Конечно, постоянное ощущение дежавю во время прослушивания наводит на мысль о вторичности партитуры. При этом в опере есть красивейшие и по-своему самобытные эпизоды, например, пролог Соловья (на первом показе партию пела сопрано Олеся Титенко), хоры птиц с остроумной имитацией их гомона и кульминационная сцена гнева Зевса — помимо оркестра в ней задействуется специальная машина, имитирующая шум ветра. Но в чем работа Браунфельса точно оригинальна, так это в концепции. Много ли опер мы можем вспомнить, где большинство персонажей — птицы?
Тем более поражает этот факт, если знать, когда Браунфельс создавал свое произведение. Начал работу он в 1913 году, закончил в 1919-м, после окончания Первой мировой войны. Когда в Европе царили апокалиптические настроения, а искусство было пропитано ужасом, болью, дисгармонией (вспомним «Воццек» Берга, создававшийся примерно в те же годы), Браунфельс ласкает слух изысканными «соловьиными» руладами и создает образ райских кущ.

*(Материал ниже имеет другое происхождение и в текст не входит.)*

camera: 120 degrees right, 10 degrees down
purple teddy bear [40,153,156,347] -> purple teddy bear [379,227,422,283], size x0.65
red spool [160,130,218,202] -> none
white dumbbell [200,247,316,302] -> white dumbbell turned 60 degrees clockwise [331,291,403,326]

И пускай всё заканчивается крушением надежд, сама эта мечта о граде небесном — он же метафора искусства — выглядит ответом на насущный вопрос: как жить, когда мир вокруг рушится. Мечтать, несмотря ни на что. Искать спасение, пусть и иллюзорное, в красоте. Сегодня рецепт Браунфельса снова становится актуальным.